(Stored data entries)
-*-*-

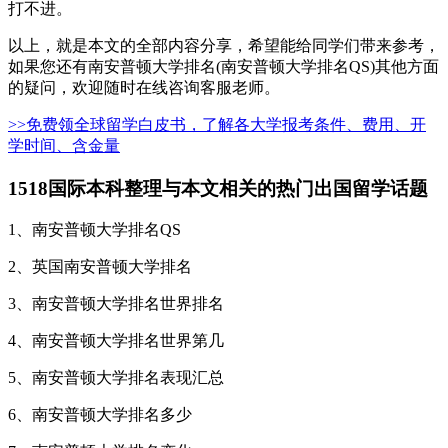
打不进。
以上，就是本文的全部内容分享，希望能给同学们带来参考，
如果您还有南安普顿大学排名(南安普顿大学排名QS)其他方面
的疑问，欢迎随时在线咨询客服老师。
>>免费领全球留学白皮书，了解各大学报考条件、费用、开
学时间、含金量
1518国际本科整理与本文相关的热门出国留学话题
1、南安普顿大学排名QS
2、英国南安普顿大学排名
3、南安普顿大学排名世界排名
4、南安普顿大学排名世界第几
5、南安普顿大学排名表现汇总
6、南安普顿大学排名多少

-*-*-

▶ [Directive]: Return each record as written, minus its images.

▶ [Result for this exercise]:
打不进。
以上，就是本文的全部内容分享，希望能给同学们带来参考，
如果您还有南安普顿大学排名(南安普顿大学排名QS)其他方面
的疑问，欢迎随时在线咨询客服老师。
>>免费领全球留学白皮书，了解各大学报考条件、费用、开
学时间、含金量
1518国际本科整理与本文相关的热门出国留学话题
1、南安普顿大学排名QS
2、英国南安普顿大学排名
3、南安普顿大学排名世界排名
4、南安普顿大学排名世界第几
5、南安普顿大学排名表现汇总
6、南安普顿大学排名多少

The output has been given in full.